During WW1 the small town of Étaples, in the Pas de Calais region of northern France, became a vast Allied Military camp, and was also the site of a several successful field hospitals. Wounded soldiers, including my husband's grandfather, were taken there to be treated before being returned to the front, or en route back to England for more extensive treatment.
|British Army Camp at Étaples|
© IWM (Q 58089)
Due to a severe shortage of trained nurses, the field hospitals relied heavily on the work of the Voluntary Aid Detachment nurses, who, whilst unskilled, became the stalwarts of the service. During the four years of war 38,000 VADs worked in hospitals and served as ambulance drivers and cooks.
|Nurses in the Princess Victoria's Rest Club for nurses at Etaples.|
© IWM (Q 3170)
The writer, Vera Brittain spent eight months as a VAD nurse at Étaples between August 1917 and April 1918 and wrote of her experiences there in her memoir, Testament of Youth, and in her poem The Last Post, which she wrote at Étaples in 1917.
|Female Ambulance Drivers, with their vehicles at Étaples|
© IWM (Q 2441)
Étaples provided care for hundreds of patients as well as being a military training camp, supplies depot and a detention base for prisoners. At any one time there could have been upwards of 100,000 people there.

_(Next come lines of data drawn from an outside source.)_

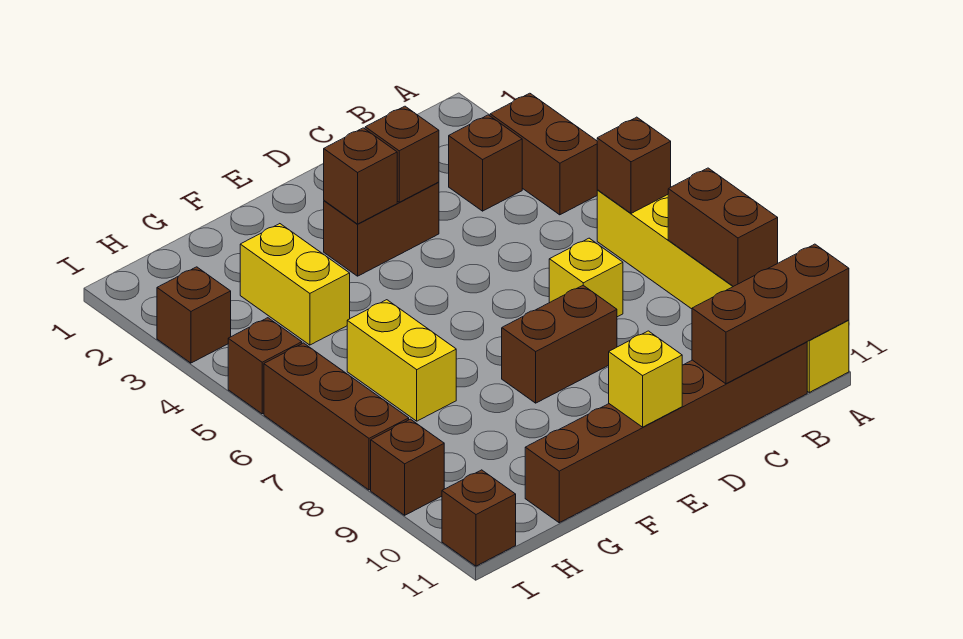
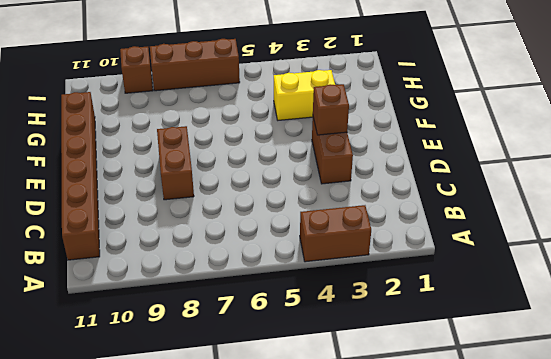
none -> yellow 1x6 brick [597,190,849,392]
none -> brown 1x1 brick [449,115,522,211]
none -> yellow 1x1 brick [549,238,623,317]

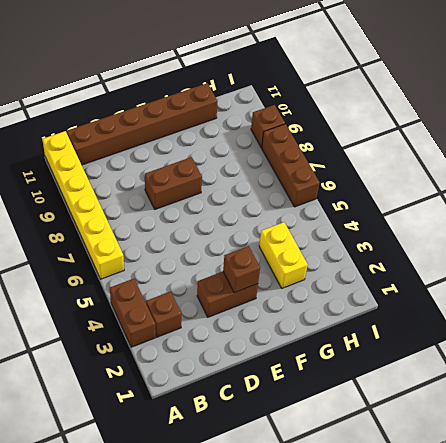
none -> yellow 1x1 brick [549,238,623,317]
none -> yellow 1x2 brick [347,300,456,421]
none -> brown 1x1 brick [157,267,231,363]

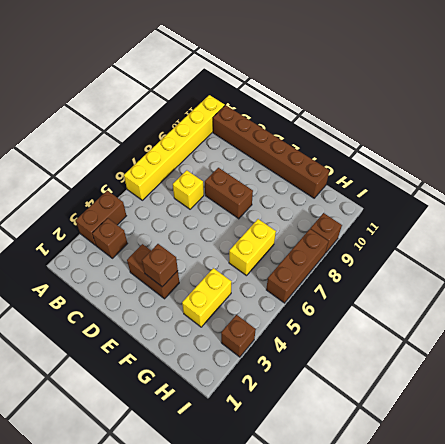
none -> brown 1x1 brick [228,318,302,414]
none -> brown 1x1 brick [442,470,516,566]
none -> brown 1x1 brick [597,117,671,213]

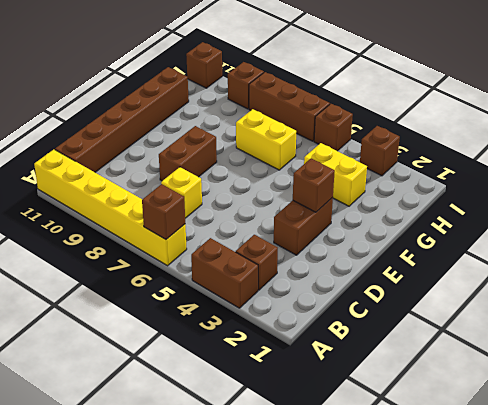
none -> brown 1x2 brick [668,168,778,287]
none -> brown 1x3 brick [692,244,849,384]
none -> brown 1x1 brick [365,106,439,202]

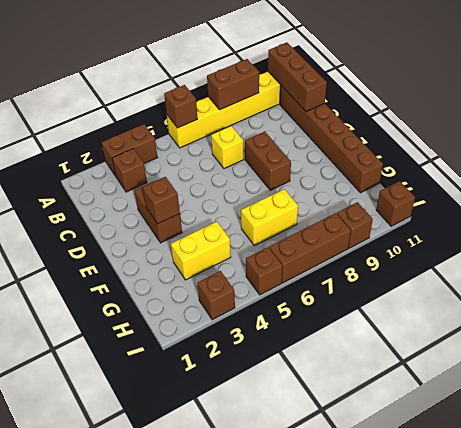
none -> brown 1x1 brick [365,106,439,202]
none -> yellow 1x1 brick [609,331,682,427]

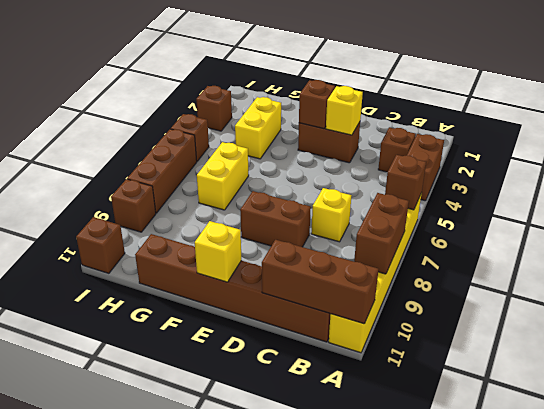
yellow 1x1 brick [326,86,363,135] -> brown 1x1 brick [365,106,439,202]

On this one site there were many hospitals who catered for as many as 22,000 patients.
|A patient in traction on the officers' ward at No. 24 General Hospital at Etaples, France.|
© IWM (Q 8033)
In order to boost morale there was a royal visit to France by King George V and Queen Mary 3-14th July 1917 where they visited strategic sites including the hospitals at Étaples.
|Queen Mary of Teck talking to the wounded soldiers|
at the St John Ambulance Hospital at Etaples, 6th July 1917
© IWM (Q 2512)
The Étaples military camp was one of the largest of its kind and as such did not escape military bombardment. The camp was bombed by Germans in 1918 with many casualties and fatalities.
Étaples War Cemetery is now a six hectare site which houses the graves of 11,500 soldiers who died from wounds or disease sustained during this conflict.
My husband's grandfather was successfully treated at the hospital in Étaples and returned to the front where he continued to serve until the end of the war.
As always, I am indebted to the IWM and their WW1 collections for the opportunity to share these photographs.